QUOTED PASSAGE:
- - -

Spare, gritty, and cinema verite are more appropriate words to describe Taylor's current film vocabulary. "I do realistic work about real people in real life," she says. "If my work has a gritty feel to it sometimes, it's because it's the real grit of true human stories."
Taylor places herself as a descendant of the 1970s school of documentary films made by Frederick Wiseman and the Maysles Brothers, known for their on-the-shoulder style of shooting. She was also exposed to still photography at an early age with her grandmother, Dorothea Lange, as a muse (a master of 20th-century social realism, Lange's dust bowl images are hauntingly unforgettable). "I would hang out with her in the darkroom and learn by osmosis. I had a camera by the time I was 14, but I stopped photographing by the time I was 20. It was hard to avoid comparison to Lange and her contemporaries. I met Ansel Adams, Imogen Cunningham, and the Westons," she says, explaining her intentional move to cinematography.
Taylor attended the University of California at Santa Cruz, but once she made her first film, her career superceded her formal education. "One film led to another then another," she says. "I am pretty much self-taught."
One of her earliest adventures took her to the heights of Annapurna as she accompanied the first women's climbing expedition in the Himalayas to shoot a one-hour special for ABC Sports. "It was incredibly rigorous," says Taylor, who took along a variety of 16mm cameras including two ACL Eclairs, a Bolex, and a Bell and Howell gun camera.
Using mostly natural light, she also experimented with how to use expedition lanterns in tents at night, and how to use flashlights and headlights in interesting ways. "This was a life-changing experience. Two women were killed during the second summit attempt," reflects Taylor. "You have to ask yourself 'What does a film like this mean, anyway?' when lives are at risk or lost."
In this film, as in the others she has shot, Taylor opts for the project with a strong story to tell. "I have been in and out of the fiction world, but I made a choice not to live in Los Angeles. In the end what I am drawn to is good storytelling whether documentary or fiction."

- - -

GIVEN DATA:
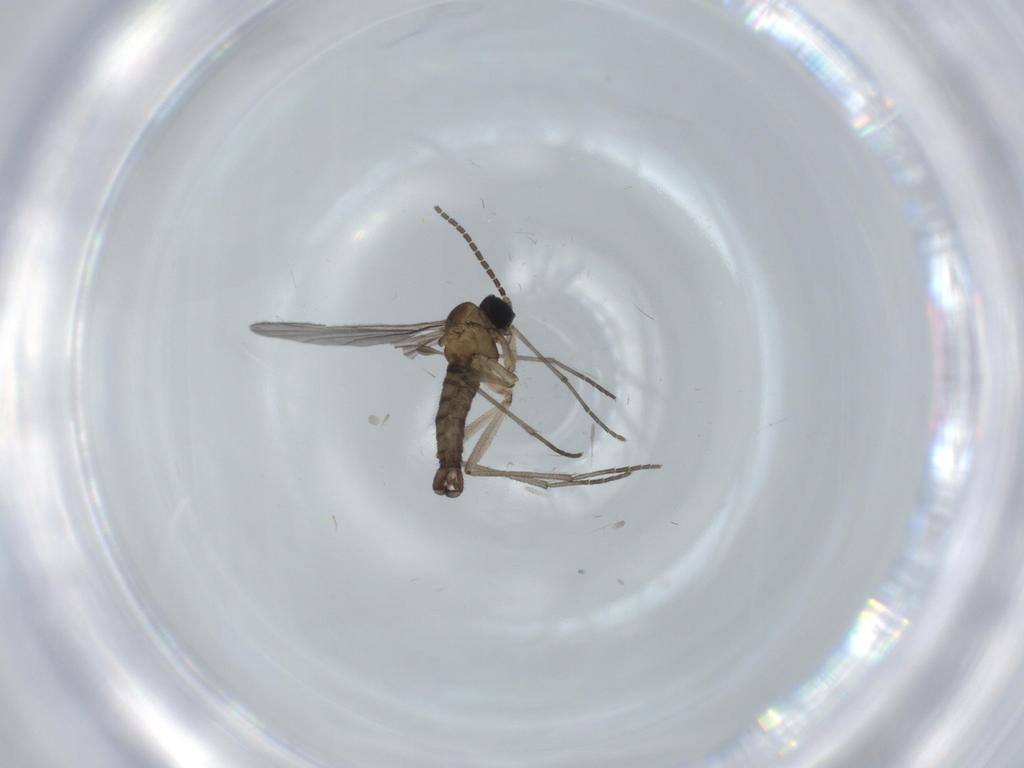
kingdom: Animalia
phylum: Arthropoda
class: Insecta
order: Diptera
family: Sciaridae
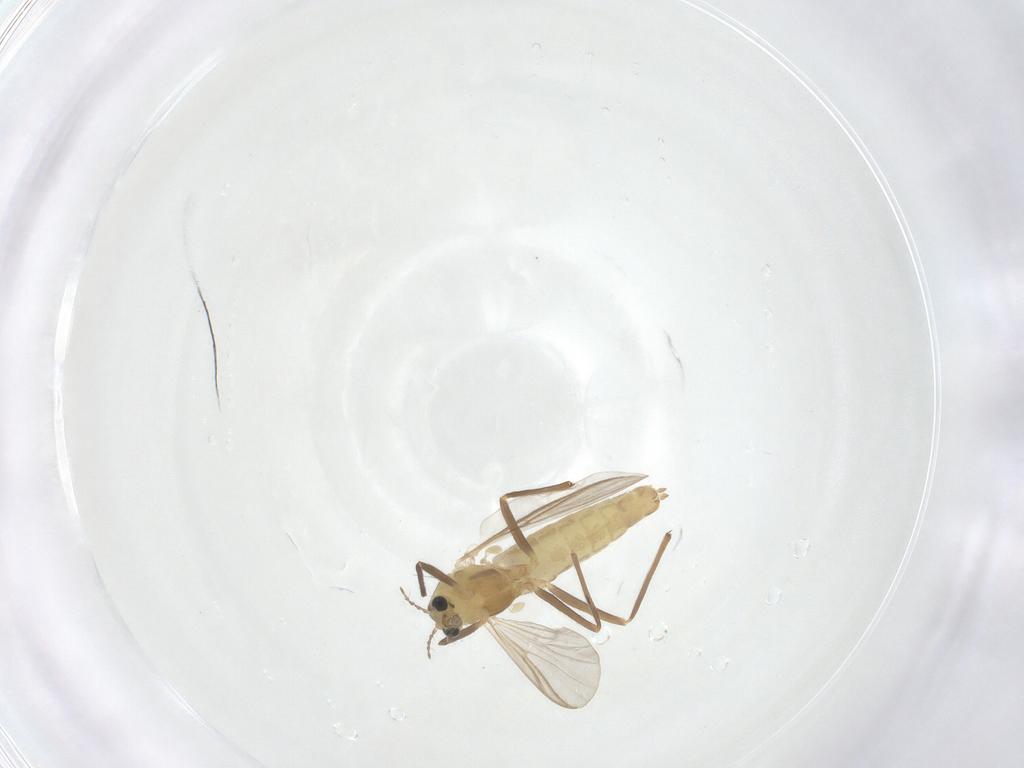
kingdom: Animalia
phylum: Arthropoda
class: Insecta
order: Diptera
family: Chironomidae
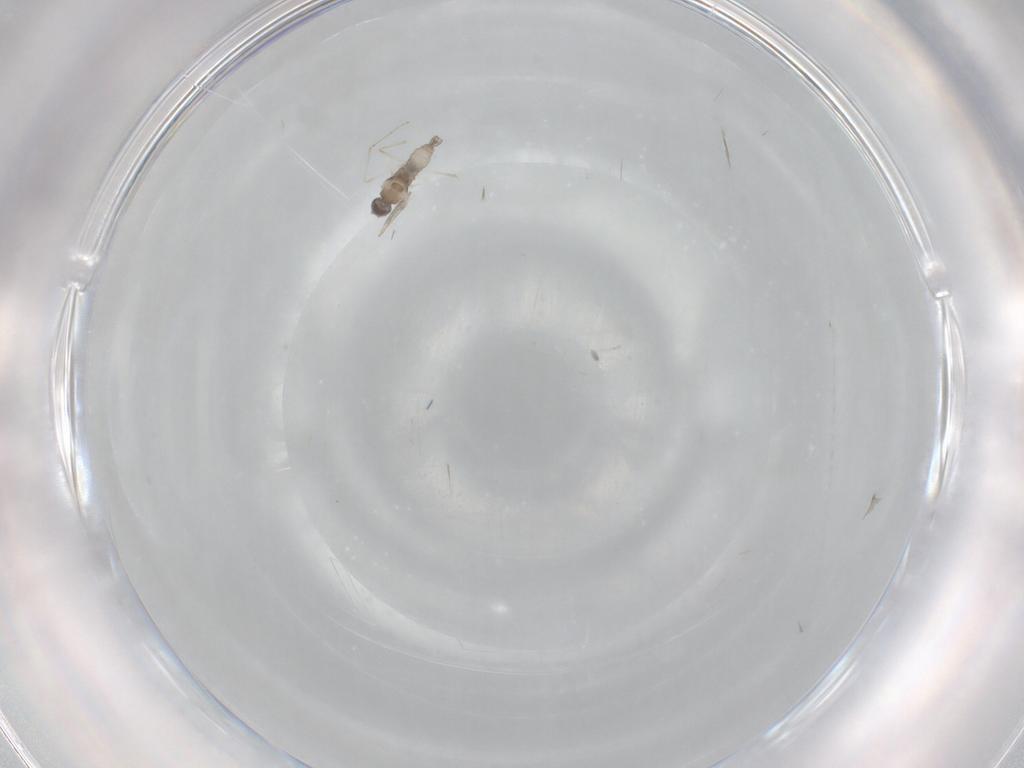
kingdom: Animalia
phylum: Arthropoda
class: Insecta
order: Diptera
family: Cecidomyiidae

- - -

EXERCISE PROMPT:
Resume the passage about the documentary cinematographer Taylor, beginning after its final sentence. The material that comes after the passage about the cinematographer Taylor has no connection to it.

EXPECTED OUTPUT:
Last summer Taylor shot a short fiction film entitled Patriotic. Based on a story by Janet Kauffman, and directed by Judy Dennis, this film is about an unlikely trio of characters whose friendship forms in the course of a day's hay harvest. "I decided to dance along with them on the back of the hay wagon so that the camera is really with them," she explains. "You can feel the sweat and smell the bales of hay." Patriotic allowed Taylor to use naturalistic lighting to create "the look of a working farmhouse. It had to be unassuming," she says. A range of HMI sources, provided in part by Production Arts, gave Taylor a daylight source that actually stood in for the sun on rainy days. Another technique Taylor favors is the use of white bobbinet to soften the contrast on the actors in strong daylight. "We were shooting in the field at the height of the day. The white net cuts the light of the real sun so you can really feel the heat without the directness. You can see the contours on their faces. This is a great tool for matching closeups and long shots."
For Life After Life, Taylor's work was more impressionistic and abstract than usual. "It is a very mysterious film, and I couldn't be very literal about life after death," she admits. To shoot stylized interviews of people who have had encounters with dead loved ones, Taylor wanted to set these "witnesses" apart from a dark background as they told their stories directly to the camera.
"I wanted them to almost be in limbo," says Taylor, who used a large HMI key light as well as smaller tungsten sources as backlight and as three-quarter backlight from the floor. This almost futuristic effect contrasts with work she recently did in South Africa, where she was shooting the skeletal remains of prehistoric creatures that lived 250 million years ago. Here she used Arri Pocket PARs and Dedos as well as HMI sun guns and flashlights with reflectors for field work when shooting at dusk.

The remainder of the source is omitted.